*** Study material Section Begins ***
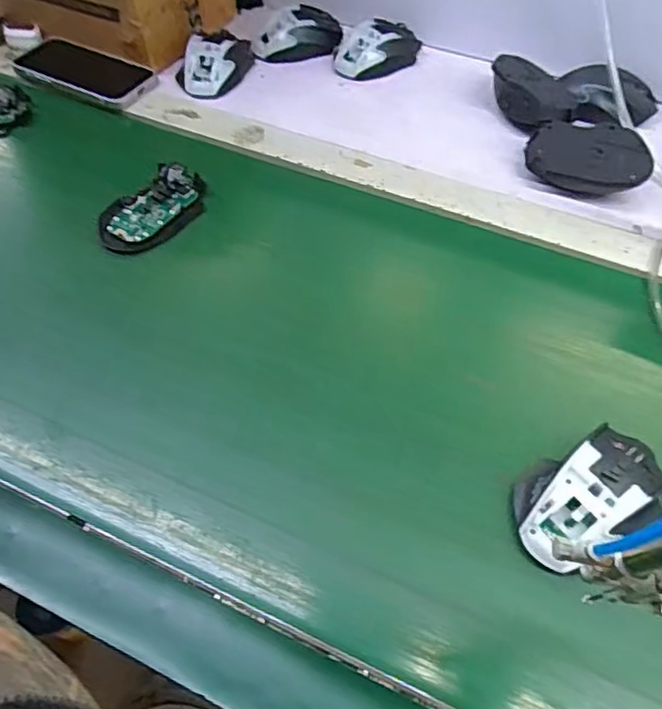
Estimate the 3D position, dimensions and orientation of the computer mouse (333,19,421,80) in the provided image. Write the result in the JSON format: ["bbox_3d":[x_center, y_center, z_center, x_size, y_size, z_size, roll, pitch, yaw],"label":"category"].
[{"bbox_3d":[0.058,-0.378,0.748,0.117,0.036,0.069,-21,58,-16],"label":"computer mouse"}]

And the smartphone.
[{"bbox_3d":[-0.290,-0.330,0.714,0.161,0.013,0.084,22,57,14],"label":"smartphone"}]

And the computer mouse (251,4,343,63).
[{"bbox_3d":[-0.043,-0.403,0.762,0.114,0.038,0.068,-7,55,-6],"label":"computer mouse"}]

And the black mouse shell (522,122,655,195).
[{"bbox_3d":[0.255,-0.192,0.611,0.115,0.045,0.080,14,55,9],"label":"black mouse shell"}]

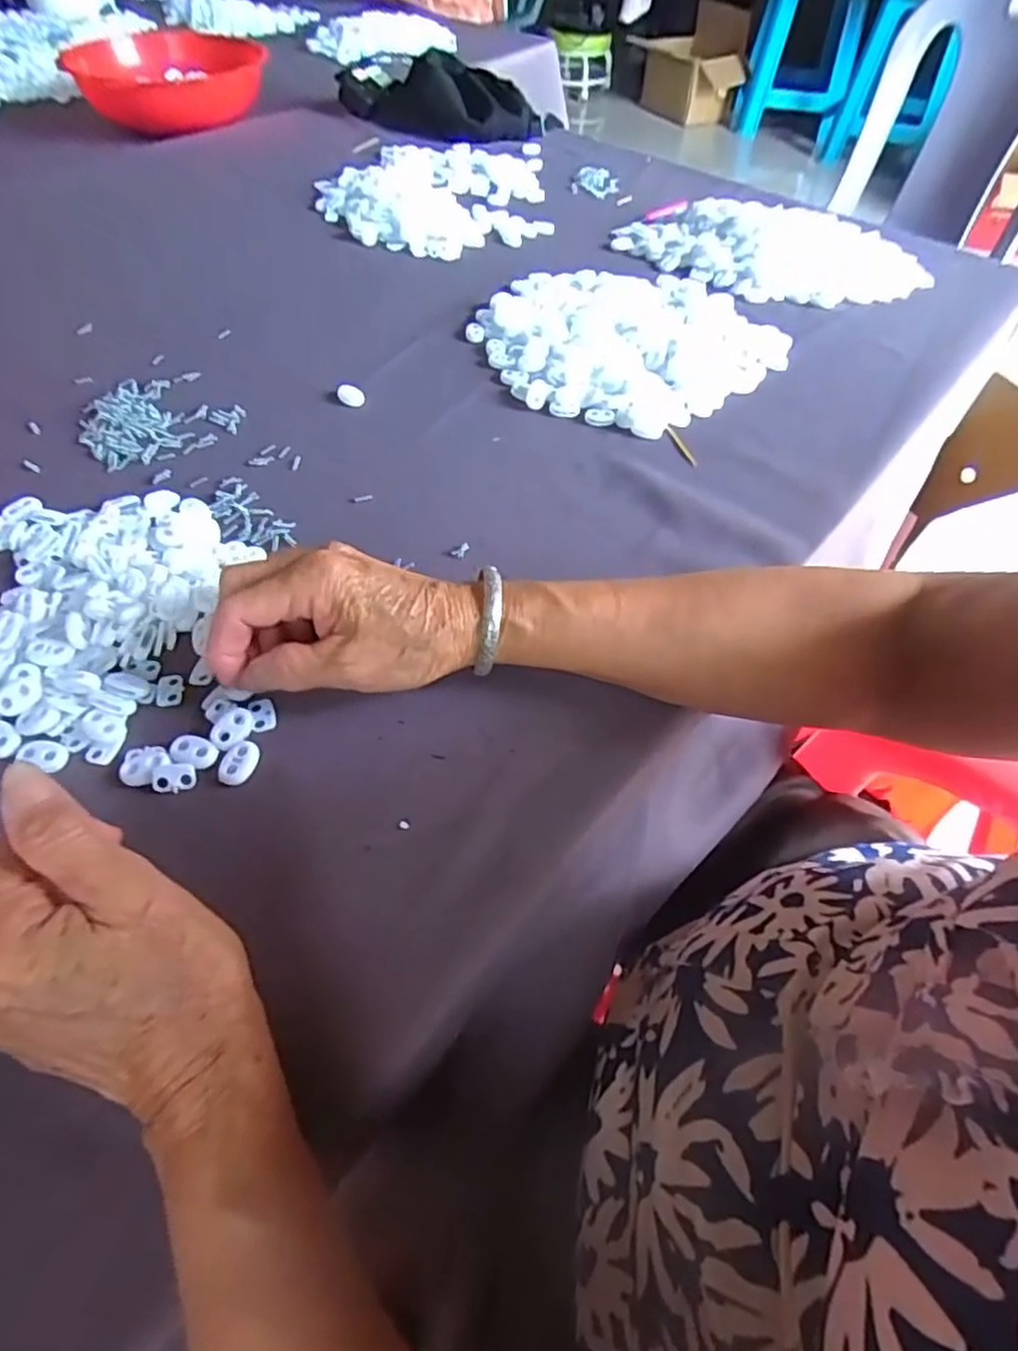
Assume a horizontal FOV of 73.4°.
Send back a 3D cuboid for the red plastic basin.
*** Study material Section Ends ***
▶ Problem details: Give back, unchanged, the line containing "Assume a horizontal FOV of 73.4°." and each line that comes after it in the entries above, ending with the last.

▶ Task response:
Assume a horizontal FOV of 73.4°.
Send back a 3D cuboid for the red plastic basin.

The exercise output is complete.